Both Haye and Frampton were telling the truth, they were speaking from the heart, and should not be criticised. It is the way they are conditioned, and what they believe.
Perhaps the term ‘quitter’ needs to be refined. It’s one thing to not prepare properly and turn your back after three rounds but it’s another thing entirely, I’d argue, to admit you can’t go on after a gruelling and painful fight that has left you hurt and injured.
Fighters, and the trade as a whole, should be encouraged to show more compassion. Just because they have made it out the other side of a punishing fight doesn’t mean every boxer can or does. Furthermore, it is frankly impossible to know for sure exactly what is going on inside the brain or body of another.
It’s not just chastising ‘quitters’ that’s the problem, it’s the violent standard it sets.
Gerald McClellan, against Nigel Benn in 1995, took a knee and thus broke the warrior code only to save his reputation by then being taken out of the ring on a stretcher. He remains physically and mentally disabled to this day. The commentary from that fight still haunts, 25 years on. More recently, Mike Towell went into his 2016 contest with Dale Evans knowing he had been suffering from serious headaches yet, as a boxer, as a warrior, he felt he could not tell anyone about the extent of them. He was stopped in five rounds and died the day after the fight. Thankfully, cases like McClellan’s and Towell’s are very rare. But if it wasn’t such a taboo to admit distress perhaps they wouldn’t be used as such gruesome examples today.
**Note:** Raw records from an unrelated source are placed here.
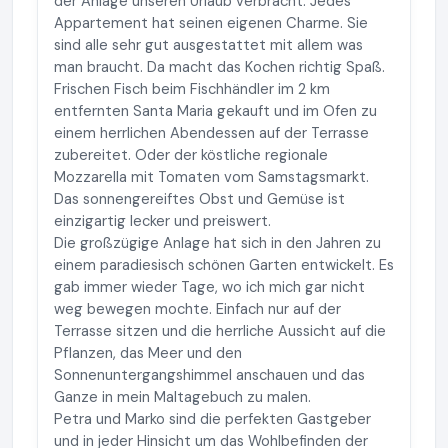
der Anlage unseren Urlaub verbracht. Jedes
Appartement hat seinen eigenen Charme. Sie
sind alle sehr gut ausgestattet mit allem was
man braucht. Da macht das Kochen richtig Spaß.
Frischen Fisch beim Fischhändler im 2 km
entfernten Santa Maria gekauft und im Ofen zu
einem herrlichen Abendessen auf der Terrasse
zubereitet. Oder der köstliche regionale
Mozzarella mit Tomaten vom Samstagsmarkt.
Das sonnengereiftes Obst und Gemüse ist
einzigartig lecker und preiswert.
Die großzügige Anlage hat sich in den Jahren zu
einem paradiesisch schönen Garten entwickelt. Es
gab immer wieder Tage, wo ich mich gar nicht
weg bewegen mochte. Einfach nur auf der
Terrasse sitzen und die herrliche Aussicht auf die
Pflanzen, das Meer und den
Sonnenuntergangshimmel anschauen und das
Ganze in mein Maltagebuch zu malen.
Petra und Marko sind die perfekten Gastgeber
und in jeder Hinsicht um das Wohlbefinden der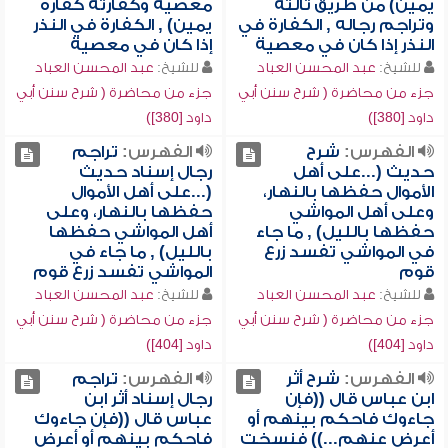
يمين) من طريق ثالثة
معصية وكفارته كفارة
وتراجم رجاله , الكفارة في
يمين) , الكفارة في النذر
النذر إذا كان في معصية
إذا كان في معصية
للشيخ:
عبد المحسن العباد
للشيخ:
عبد المحسن العباد
جزء من محاضرة ( شرح سنن أبي
جزء من محاضرة ( شرح سنن أبي
داود [380])
داود [380])
الفهرس:
شرح
الفهرس:
تراجم
حديث (...على أهل
رجال إسناد حديث
الأموال حفظها بالنهار،
(...على أهل الأموال
وعلى أهل المواشي
حفظها بالنهار، وعلى
حفظها بالليل) , ما جاء
أهل المواشي حفظها
في المواشي تفسد زرع
بالليل) , ما جاء في
قوم
المواشي تفسد زرع قوم
للشيخ:
عبد المحسن العباد
للشيخ:
عبد المحسن العباد
جزء من محاضرة ( شرح سنن أبي
جزء من محاضرة ( شرح سنن أبي
داود [404])
داود [404])
الفهرس:
شرح أثر
الفهرس:
تراجم
ابن عباس قال ((فإن
رجال إسناد أثر ابن
جاءوك فاحكم بينهم أو
عباس قال ((فإن جاءوك
أعرض عنهم...)) فنسخت
فاحكم بينهم أو أعرض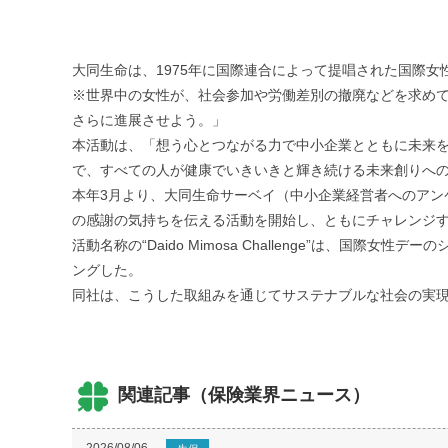
大同生命は、1975年に国際連合によって提唱された国際女性デー
※世界中の女性が、社会参加や労働差別の撤廃などを求めて行
さらに進展させよう。」
本活動は、「想う心とつながる力で中小企業とともに未来
で、すべての人が健康でいきいきと輝き続ける未来創りへ
本年3月より、大同生命サーベイ（中小企業経営者へのア
の感謝の気持ちを伝える活動を開始し、ともにチャレンジ
活動名称の“Daido Mimosa Challenge”は
ングした。
同社は、こうした取組みを通じてサステナブルな社会の実
関連記事（保険業界ニュース）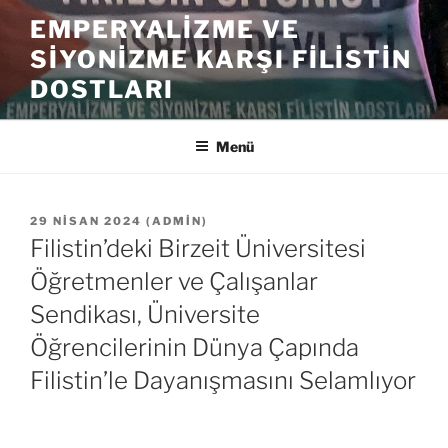
İçeriğe
EMPERYALIZME VE
geç
SIYONIZME KARŞI FILISTIN
DOSTLARI
Menü
YAYIM
29 NISAN 2024
(
ADMIN
)
TARIHI
Filistin’deki Birzeit Üniversitesi
Öğretmenler ve Çalışanlar
Sendikası, Üniversite
Öğrencilerinin Dünya Çapında
Filistin’le Dayanışmasını Selamlıyor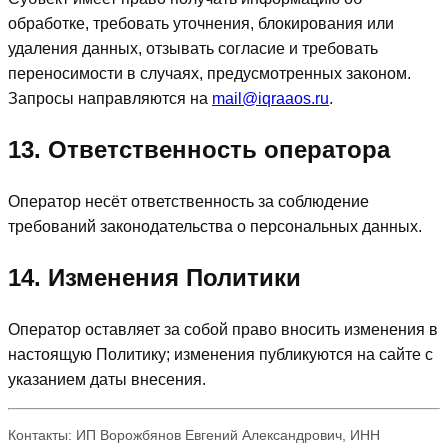
обработке, требовать уточнения, блокирования или
удаления данных, отзывать согласие и требовать
переносимости в случаях, предусмотренных законом.
Запросы направляются на
mail@iqraaos.ru
.
13. Ответственность оператора
Оператор несёт ответственность за соблюдение
требований законодательства о персональных данных.
14. Изменения Политики
Оператор оставляет за собой право вносить изменения в
настоящую Политику; изменения публикуются на сайте с
указанием даты внесения.
Контакты: ИП Ворожбянов Евгений Александрович, ИНН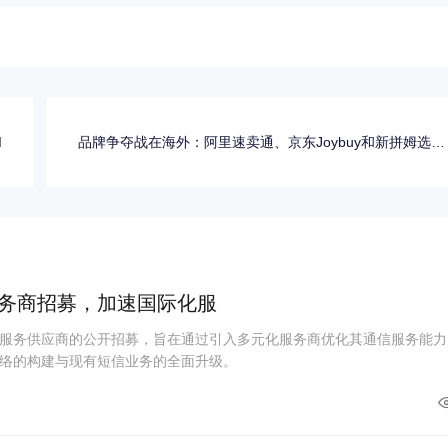
I
品牌争夺战在海外：阿里速卖通、京东Joybuy和新拼姆选了
不
务商招募，加速国际化服
服务供应商的公开招募，旨在通过引入多元化服务商优化其通信服务能力
络的构建与现有短信业务的全面升级。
“Quitters never win and winners never quit,” Chris Eubank Jnr tweeted in the aftermath of Dubois’ defeat, like he has after Kell Brook has lost in the past, in perhaps the most blatant nod to the warrior code. In countless interviews conducted with Junior I have never once heard him admit he’s been hurt. If that’s true, if he hasn’t felt horrific pain and anguish in a boxing ring, is it fair to pass judgement on those who have?
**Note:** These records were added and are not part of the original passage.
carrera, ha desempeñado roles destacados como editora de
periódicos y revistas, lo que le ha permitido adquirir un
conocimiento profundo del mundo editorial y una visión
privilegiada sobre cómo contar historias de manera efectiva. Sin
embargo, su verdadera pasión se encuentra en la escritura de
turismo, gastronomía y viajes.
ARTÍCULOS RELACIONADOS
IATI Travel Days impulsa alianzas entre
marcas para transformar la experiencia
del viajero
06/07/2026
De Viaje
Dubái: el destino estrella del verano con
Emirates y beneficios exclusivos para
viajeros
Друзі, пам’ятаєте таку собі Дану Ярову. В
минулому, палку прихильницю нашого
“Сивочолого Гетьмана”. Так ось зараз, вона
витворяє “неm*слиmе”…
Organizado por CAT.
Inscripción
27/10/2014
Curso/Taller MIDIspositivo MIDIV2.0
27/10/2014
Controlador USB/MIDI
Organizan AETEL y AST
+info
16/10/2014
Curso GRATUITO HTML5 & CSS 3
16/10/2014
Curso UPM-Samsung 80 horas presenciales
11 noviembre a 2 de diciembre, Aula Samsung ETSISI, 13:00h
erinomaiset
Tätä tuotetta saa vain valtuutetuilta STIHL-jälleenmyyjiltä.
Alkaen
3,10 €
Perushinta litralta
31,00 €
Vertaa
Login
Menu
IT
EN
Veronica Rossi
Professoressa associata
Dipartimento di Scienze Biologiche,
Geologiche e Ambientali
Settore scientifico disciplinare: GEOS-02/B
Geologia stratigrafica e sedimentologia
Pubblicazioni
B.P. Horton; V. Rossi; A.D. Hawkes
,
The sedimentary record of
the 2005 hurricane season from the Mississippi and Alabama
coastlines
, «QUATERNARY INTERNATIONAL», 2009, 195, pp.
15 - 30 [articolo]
Similarly, go back and look at the archives of our 60-Second interviews; ninety per cent of boxers will name a fighter they defeated as their ‘toughest opponent’ as opposed to a fighter that actually beat them. Again, that is not a criticism of them it’s just another example of that brutal, unrelenting and unforgiving mindset.
What Daniel Dubois did against Joe Joyce on Saturday night was brave in the extreme. He knew his boxing family, his younger siblings who put him on a pedestal, were watching from the balcony. He knew that by taking a knee and not getting up, by admitting to the world he was in serious distress, he was breaking the rules that have shaped his every waking move for the last 12 years. He also knew, in that moment, that he could not continue. He should only be applauded for making that call.
I have encountered plenty of ex-boxers who lived by the warrior code, who took their punches without complaint but today, as they struggle to string a sentence together, they’re unable to explain why.